Supplied material:
________________________

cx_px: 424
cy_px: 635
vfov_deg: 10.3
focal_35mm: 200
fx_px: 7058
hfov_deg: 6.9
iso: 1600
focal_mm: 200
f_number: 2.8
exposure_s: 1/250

________________________

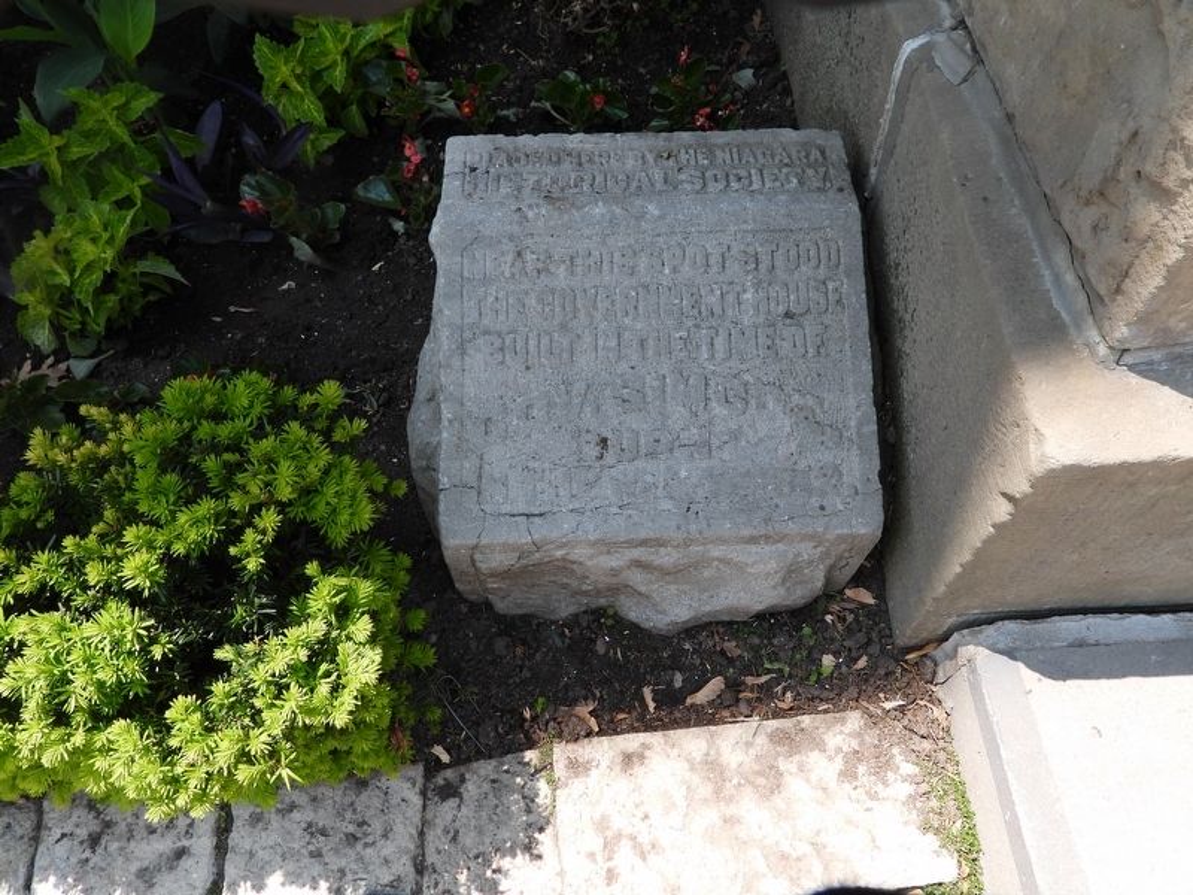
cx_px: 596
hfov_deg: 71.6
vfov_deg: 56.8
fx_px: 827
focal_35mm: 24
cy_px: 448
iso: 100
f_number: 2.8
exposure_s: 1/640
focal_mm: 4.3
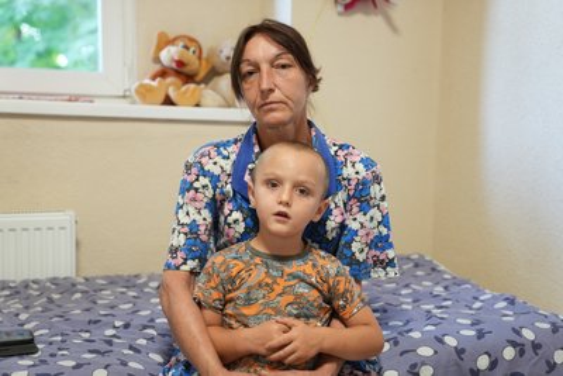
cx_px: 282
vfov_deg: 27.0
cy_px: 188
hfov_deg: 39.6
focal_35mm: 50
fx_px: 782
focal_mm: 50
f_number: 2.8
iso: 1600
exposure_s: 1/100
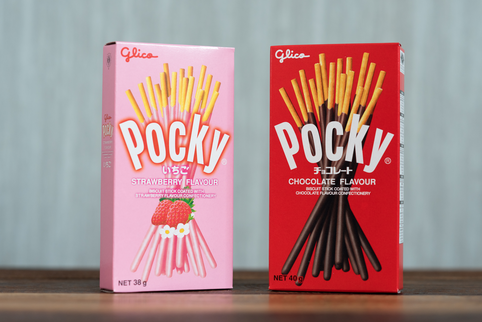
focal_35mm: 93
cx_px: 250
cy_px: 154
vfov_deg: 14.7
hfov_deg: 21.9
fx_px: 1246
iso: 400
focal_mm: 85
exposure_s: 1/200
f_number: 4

________________________

Begin at the line in the entries above that has "exposure_s: 1/640", stop after the line that has "f_number: 4", and output exactly those lines without pictures.

Answer to the problem:
exposure_s: 1/640
focal_mm: 4.3
cx_px: 282
vfov_deg: 27.0
cy_px: 188
hfov_deg: 39.6
focal_35mm: 50
fx_px: 782
focal_mm: 50
f_number: 2.8
iso: 1600
exposure_s: 1/100
focal_35mm: 93
cx_px: 250
cy_px: 154
vfov_deg: 14.7
hfov_deg: 21.9
fx_px: 1246
iso: 400
focal_mm: 85
exposure_s: 1/200
f_number: 4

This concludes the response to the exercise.